Fragmento citado:
========================================================================

Los personajes no tienen nombre, son situaciones, que vives tú, yo, él, nosotros, y esa es la novedad barthiana, su aporte, su más, y es en el lenguaje donde todo esto se debate y acontece. En El placer del texto reafirma que el lenguaje se debe redistribuir, poner nuevamente en escena, y “se hace siempre por ruptura”, y en esos abismos, volvemos a ser, gracias al lenguaje, seres nuevos, creativos.

“El placer del texto es similar a ese instante insostenible, imposible, puramente novelesco que el libertino gusta al término de una ardua maquinación haciendo cortar la cuerda que lo tiene suspendido en el mismo momento del goce”. En el acto de la lectura y la escritura siempre estamos ante un vacío, a un paso de algo, una fractura con el presente, y es ahí, donde Barthes señala una dicotomía de asombro y perturbadora.

D.A. Miller, autor de Bringing out Roland Barthes, dice que Barthes “lo inspira a escribir”. ¿Pero qué es lo que inspira la lectura de Barthes?, cuál es la magia de este hombre que en la fragmentación encontró su horma específica, y es “una disposición hacia lo impreciso, una disposición de fuga… que rechaza la exigencia de un saber” y agrega que “es su manera de expresar el yo… de insertar la primera persona en el discurso”, creando un espacio emocional, poco dado en la crítica.

 

La palabra erótica

A veces, entre el tono brumoso, especializado del semiólogo, aparecen epifanías, trozos, aforismos, con inusitada claridad que enriquecen el conocimiento misterioso del lenguaje: “En resumen, la palabra puede ser erótica bajo dos condiciones opuestas, ambas excesivas: si es repetida hasta el cansancio o, por el contrario, si es inesperada, suculenta por su novedad…”.

Enalteció la literatura desde sus dos orillas más distantes, la del escritor y el lector. En esos abismos, en apariencia indisolubles, fue un faro que se perpetúa después de su absurda desaparición.

Y sobre el lugar más erótico del cuerpo Barthes se pregunta si es “allí donde la vestimenta se abre”. Afirma que la perversión no tiene zonas erógenas, expresión que considera inoportuna, fuera de lugar, y es “en la intermitencia como señala el psicoanálisis, la que es erótica: la de la piel que centellea entre dos piezas (el pantalón y el pulóver), entre dos bordes (la camisa entreabierta, el guante y la manga); es ese centelleo el que seduce, o mejor: la puesta en escena de una aparición-desaparición”. No es el striptease, o la desnudez sin tapujos, lo que nos conmueve, es la piel insinuante la que nos motiva el deseo, y ese hecho intelectual es la incitación a la memoria a gozar con las ausencias.

========================================================================

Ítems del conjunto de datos
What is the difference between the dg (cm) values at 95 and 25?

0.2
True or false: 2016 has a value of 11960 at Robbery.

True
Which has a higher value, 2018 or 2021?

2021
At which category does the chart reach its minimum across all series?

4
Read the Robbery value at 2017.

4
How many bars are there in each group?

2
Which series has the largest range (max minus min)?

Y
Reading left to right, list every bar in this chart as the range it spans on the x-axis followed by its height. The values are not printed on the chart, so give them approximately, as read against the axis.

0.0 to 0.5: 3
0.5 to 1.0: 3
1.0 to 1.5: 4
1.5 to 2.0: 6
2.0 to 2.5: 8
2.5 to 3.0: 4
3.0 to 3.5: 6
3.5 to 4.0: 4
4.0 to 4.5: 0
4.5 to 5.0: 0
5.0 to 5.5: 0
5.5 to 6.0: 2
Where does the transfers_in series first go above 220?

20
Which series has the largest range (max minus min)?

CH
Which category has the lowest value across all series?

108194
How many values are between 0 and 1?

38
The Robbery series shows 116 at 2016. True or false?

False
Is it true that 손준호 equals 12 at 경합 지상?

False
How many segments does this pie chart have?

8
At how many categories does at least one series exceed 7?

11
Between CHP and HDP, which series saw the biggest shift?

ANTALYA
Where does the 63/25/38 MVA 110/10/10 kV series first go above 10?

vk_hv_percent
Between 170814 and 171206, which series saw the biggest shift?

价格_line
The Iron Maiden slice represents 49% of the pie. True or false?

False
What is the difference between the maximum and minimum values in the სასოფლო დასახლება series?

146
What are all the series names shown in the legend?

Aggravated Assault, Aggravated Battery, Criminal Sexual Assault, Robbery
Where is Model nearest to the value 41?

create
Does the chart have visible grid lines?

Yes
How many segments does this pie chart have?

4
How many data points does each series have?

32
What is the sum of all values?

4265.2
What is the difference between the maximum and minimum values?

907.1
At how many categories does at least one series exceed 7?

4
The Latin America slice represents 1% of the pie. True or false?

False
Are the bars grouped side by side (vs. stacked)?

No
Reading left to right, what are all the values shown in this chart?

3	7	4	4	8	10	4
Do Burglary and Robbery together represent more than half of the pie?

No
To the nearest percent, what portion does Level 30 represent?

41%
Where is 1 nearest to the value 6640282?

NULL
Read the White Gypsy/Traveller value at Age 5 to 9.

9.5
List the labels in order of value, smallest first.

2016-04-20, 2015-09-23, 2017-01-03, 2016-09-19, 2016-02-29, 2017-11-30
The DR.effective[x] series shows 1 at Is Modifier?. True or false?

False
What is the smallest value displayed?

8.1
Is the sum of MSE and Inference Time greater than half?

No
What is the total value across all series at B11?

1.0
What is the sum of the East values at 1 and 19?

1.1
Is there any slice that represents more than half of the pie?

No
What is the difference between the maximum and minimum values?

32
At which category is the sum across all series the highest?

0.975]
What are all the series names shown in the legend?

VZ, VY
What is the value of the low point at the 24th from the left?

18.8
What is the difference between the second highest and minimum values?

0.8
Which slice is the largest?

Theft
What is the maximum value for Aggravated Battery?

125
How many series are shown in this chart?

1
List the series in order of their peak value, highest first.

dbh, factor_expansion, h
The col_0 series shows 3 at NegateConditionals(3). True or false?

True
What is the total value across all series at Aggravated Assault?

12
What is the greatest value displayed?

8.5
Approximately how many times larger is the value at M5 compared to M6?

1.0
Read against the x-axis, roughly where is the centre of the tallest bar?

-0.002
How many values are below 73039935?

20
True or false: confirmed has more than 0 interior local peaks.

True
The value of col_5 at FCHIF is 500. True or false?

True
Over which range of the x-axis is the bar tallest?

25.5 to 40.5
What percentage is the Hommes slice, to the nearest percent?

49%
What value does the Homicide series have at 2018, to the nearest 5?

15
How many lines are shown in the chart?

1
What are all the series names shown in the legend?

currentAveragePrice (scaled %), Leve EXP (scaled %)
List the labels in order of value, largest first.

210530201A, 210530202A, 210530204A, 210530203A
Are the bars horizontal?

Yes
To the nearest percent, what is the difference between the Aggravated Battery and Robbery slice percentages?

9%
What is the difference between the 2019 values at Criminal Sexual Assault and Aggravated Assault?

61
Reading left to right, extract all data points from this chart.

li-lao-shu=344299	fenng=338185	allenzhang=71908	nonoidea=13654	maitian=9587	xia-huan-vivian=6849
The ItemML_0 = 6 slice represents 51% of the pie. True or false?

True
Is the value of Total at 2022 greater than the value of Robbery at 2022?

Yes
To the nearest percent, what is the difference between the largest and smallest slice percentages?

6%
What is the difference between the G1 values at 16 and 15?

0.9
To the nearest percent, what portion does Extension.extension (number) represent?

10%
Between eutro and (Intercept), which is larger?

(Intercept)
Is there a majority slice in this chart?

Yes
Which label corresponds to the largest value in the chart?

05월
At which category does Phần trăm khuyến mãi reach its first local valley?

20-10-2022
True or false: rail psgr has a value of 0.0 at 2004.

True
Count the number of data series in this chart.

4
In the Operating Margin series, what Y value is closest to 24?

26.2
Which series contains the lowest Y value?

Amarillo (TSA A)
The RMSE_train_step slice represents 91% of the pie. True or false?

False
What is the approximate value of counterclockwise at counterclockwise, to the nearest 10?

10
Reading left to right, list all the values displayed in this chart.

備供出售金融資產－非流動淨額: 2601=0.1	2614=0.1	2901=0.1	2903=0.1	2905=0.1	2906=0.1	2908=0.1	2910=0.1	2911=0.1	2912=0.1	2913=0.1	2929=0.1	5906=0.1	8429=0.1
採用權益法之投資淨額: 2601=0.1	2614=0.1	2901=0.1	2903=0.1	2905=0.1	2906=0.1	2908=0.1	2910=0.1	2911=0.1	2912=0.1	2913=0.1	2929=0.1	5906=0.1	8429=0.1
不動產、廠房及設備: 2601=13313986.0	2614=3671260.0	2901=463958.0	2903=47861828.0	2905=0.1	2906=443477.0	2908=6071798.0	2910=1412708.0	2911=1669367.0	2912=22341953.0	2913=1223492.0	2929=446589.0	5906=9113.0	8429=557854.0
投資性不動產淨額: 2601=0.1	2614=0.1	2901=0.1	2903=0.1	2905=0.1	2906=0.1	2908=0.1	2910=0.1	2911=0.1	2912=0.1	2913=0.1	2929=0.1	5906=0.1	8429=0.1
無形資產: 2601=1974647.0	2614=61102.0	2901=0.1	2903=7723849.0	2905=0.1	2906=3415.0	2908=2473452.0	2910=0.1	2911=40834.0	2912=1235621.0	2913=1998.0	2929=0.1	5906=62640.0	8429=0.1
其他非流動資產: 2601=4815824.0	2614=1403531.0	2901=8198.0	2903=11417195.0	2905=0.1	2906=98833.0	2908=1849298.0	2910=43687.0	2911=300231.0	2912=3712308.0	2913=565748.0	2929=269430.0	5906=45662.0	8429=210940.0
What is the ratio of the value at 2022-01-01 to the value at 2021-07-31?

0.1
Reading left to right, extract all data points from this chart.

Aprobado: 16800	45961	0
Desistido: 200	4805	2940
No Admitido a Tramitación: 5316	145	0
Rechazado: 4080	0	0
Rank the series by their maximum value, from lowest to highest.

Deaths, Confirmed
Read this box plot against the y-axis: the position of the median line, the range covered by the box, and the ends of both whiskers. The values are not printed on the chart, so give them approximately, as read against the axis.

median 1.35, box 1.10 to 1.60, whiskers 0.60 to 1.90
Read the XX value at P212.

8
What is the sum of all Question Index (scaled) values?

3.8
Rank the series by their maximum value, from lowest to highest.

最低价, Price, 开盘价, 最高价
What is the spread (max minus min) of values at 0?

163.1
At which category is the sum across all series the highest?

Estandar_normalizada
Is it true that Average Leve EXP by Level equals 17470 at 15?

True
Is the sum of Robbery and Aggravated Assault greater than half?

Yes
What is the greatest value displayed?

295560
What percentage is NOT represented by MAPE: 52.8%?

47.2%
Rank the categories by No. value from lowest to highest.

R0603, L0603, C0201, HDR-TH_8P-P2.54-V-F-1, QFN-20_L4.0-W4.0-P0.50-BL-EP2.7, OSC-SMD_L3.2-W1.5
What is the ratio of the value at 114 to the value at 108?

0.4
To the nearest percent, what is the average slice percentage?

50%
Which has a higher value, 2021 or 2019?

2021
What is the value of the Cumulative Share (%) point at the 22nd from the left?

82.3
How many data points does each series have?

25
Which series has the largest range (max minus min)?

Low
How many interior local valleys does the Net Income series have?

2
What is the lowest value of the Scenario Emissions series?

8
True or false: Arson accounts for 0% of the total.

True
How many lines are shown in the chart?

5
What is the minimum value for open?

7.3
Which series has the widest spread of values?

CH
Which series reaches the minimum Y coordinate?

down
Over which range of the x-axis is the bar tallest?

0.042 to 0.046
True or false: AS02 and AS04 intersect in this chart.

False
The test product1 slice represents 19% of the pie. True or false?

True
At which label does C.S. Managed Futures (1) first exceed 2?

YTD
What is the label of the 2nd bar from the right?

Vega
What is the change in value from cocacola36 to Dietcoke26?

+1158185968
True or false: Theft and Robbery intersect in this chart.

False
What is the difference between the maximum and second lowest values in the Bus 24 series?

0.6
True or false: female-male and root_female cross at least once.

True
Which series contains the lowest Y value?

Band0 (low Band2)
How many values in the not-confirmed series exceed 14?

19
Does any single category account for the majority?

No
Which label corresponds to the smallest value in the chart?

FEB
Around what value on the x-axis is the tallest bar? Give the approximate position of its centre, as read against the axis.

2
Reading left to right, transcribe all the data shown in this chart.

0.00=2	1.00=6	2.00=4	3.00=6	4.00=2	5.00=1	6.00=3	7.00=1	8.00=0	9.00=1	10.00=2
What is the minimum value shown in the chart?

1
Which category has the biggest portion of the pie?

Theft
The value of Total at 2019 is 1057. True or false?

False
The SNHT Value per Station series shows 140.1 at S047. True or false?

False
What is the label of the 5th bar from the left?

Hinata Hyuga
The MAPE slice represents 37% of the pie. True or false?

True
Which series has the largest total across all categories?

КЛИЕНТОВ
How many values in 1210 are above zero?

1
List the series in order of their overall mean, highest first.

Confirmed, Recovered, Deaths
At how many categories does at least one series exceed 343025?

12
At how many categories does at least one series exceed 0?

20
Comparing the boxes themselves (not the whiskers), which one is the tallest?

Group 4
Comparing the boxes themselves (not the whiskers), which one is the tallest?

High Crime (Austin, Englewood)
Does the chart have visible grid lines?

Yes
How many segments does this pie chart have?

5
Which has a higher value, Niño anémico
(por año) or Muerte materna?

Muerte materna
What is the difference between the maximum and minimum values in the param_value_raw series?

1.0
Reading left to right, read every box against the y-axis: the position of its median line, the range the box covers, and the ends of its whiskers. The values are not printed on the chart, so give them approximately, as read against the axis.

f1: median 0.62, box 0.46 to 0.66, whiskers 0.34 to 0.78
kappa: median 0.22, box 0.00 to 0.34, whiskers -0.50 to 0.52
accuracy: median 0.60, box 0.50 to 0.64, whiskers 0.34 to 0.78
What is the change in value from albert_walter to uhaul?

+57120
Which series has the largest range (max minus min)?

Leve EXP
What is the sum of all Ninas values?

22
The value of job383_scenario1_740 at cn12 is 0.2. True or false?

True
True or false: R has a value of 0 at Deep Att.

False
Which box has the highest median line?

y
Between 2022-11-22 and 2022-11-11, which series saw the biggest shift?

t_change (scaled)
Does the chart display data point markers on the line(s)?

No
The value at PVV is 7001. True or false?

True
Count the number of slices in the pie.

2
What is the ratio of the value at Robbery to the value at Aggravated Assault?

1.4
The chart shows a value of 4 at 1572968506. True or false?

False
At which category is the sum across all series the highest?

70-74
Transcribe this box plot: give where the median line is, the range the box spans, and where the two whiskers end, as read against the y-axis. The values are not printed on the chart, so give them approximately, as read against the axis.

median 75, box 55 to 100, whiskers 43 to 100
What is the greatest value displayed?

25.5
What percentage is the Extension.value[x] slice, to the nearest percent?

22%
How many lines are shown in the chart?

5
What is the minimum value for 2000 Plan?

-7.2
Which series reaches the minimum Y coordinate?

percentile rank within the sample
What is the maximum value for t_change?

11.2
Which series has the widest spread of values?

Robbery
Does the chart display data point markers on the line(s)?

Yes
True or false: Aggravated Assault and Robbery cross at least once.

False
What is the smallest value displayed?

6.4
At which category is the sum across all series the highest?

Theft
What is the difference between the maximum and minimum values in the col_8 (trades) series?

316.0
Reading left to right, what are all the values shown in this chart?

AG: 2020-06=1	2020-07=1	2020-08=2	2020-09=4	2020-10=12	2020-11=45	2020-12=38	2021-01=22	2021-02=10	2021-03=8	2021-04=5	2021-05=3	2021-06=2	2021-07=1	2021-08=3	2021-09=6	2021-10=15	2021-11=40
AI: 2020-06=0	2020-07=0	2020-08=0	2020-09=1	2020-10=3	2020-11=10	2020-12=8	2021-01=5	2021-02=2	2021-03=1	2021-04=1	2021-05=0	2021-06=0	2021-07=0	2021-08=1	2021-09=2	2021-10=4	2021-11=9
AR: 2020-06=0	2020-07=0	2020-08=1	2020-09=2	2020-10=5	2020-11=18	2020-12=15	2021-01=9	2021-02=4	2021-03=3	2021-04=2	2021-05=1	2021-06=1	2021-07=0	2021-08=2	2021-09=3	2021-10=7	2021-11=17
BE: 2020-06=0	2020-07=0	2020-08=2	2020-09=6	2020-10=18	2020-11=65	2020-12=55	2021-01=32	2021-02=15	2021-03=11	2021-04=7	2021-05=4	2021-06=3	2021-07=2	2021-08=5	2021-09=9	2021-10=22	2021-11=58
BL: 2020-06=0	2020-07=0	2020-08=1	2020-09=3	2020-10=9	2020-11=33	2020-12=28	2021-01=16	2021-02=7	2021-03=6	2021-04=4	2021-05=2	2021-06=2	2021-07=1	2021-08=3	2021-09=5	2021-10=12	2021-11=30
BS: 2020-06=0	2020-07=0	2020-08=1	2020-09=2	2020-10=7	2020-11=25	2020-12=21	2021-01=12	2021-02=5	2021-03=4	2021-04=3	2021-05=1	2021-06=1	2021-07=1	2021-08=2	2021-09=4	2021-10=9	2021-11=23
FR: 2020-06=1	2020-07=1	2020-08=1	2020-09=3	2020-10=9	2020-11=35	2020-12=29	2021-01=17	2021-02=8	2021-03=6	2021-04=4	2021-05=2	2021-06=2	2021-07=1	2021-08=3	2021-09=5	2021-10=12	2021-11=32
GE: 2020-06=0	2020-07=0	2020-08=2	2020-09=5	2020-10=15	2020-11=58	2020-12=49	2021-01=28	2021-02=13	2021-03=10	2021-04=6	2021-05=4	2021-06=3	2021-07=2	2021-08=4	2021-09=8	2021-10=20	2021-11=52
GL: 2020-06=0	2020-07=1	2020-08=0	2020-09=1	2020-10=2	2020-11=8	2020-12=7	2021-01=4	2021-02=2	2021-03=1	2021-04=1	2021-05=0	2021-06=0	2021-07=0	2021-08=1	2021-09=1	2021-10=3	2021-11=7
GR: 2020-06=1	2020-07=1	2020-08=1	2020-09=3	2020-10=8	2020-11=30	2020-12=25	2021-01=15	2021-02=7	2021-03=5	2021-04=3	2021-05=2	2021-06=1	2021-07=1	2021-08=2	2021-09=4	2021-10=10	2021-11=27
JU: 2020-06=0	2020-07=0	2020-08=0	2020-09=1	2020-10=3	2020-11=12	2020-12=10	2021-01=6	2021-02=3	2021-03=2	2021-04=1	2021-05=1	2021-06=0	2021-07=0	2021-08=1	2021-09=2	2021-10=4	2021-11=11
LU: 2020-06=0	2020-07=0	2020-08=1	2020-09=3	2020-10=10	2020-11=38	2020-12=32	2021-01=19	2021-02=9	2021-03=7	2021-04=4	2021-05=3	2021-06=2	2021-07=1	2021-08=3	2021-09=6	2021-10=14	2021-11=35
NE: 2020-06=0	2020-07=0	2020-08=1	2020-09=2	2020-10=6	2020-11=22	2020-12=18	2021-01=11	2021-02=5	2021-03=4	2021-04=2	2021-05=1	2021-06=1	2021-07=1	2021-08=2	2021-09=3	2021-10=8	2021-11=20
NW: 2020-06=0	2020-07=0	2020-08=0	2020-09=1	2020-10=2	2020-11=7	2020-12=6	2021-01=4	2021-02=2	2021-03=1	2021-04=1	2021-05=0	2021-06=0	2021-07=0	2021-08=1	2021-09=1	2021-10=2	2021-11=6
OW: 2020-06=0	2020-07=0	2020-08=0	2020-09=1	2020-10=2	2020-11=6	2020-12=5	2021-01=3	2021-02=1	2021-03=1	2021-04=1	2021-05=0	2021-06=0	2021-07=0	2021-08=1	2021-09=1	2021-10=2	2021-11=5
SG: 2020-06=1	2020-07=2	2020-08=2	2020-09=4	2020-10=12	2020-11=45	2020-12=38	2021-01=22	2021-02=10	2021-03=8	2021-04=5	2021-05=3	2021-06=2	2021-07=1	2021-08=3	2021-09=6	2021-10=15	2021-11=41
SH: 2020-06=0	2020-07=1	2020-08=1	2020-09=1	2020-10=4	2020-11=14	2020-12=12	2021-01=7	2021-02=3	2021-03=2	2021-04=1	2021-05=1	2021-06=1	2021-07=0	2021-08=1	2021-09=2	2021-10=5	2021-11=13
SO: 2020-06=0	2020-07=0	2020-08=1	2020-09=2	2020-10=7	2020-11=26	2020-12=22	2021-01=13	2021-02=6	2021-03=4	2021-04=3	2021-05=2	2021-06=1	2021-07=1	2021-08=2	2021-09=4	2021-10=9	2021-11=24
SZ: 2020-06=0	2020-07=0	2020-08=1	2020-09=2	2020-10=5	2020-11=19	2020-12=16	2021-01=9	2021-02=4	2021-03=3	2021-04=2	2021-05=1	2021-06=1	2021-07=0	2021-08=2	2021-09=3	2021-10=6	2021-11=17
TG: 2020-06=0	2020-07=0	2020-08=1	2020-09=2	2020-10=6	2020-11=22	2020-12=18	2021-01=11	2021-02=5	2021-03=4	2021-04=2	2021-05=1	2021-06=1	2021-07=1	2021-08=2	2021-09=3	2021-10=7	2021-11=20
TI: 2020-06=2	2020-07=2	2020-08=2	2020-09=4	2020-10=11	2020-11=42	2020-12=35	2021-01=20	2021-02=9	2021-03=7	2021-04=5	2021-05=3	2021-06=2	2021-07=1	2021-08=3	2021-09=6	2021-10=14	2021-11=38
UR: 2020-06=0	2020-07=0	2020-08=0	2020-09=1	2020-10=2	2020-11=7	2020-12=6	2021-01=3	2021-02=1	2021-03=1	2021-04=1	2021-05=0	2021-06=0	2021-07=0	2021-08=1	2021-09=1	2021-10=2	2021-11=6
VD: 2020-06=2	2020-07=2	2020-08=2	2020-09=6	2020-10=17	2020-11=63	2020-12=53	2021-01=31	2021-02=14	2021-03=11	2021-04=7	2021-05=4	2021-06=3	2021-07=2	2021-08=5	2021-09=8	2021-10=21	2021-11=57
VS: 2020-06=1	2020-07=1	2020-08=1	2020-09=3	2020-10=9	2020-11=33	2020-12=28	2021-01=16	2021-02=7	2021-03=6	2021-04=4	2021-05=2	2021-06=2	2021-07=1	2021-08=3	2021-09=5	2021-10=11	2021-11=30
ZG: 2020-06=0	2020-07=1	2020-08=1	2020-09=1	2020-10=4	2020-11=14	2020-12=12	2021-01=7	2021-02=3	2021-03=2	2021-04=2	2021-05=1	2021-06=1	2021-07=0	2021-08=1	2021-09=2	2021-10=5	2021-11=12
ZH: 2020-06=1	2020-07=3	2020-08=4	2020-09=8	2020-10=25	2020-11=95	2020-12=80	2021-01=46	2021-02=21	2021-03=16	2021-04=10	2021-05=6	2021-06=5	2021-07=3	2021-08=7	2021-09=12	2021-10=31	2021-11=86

========================================================================

Consigna 1: Transcribe del fragmento sobre Barthes todo el pasaje que va desde "Enalteció la literatura" hasta "su absurda desaparición.".
Consigna 2:
Responde, según el fragmento sobre Barthes:
(a) ¿Qué libro escribió D.A. Miller?
(b) ¿Bajo qué dos condiciones puede ser erótica la palabra?
(c) ¿Entre qué dos piezas de ropa centellea la piel, según la cita?

Salida del ejercicio 1:
Enalteció la literatura desde sus dos orillas más distantes, la del escritor y el lector. En esos abismos, en apariencia indisolubles, fue un faro que se perpetúa después de su absurda desaparición.

Salida del ejercicio 2:
(a) Bringing out Roland Barthes.
(b) Si es repetida hasta el cansancio o si es inesperada, suculenta por su novedad.
(c) Entre el pantalón y el pulóver.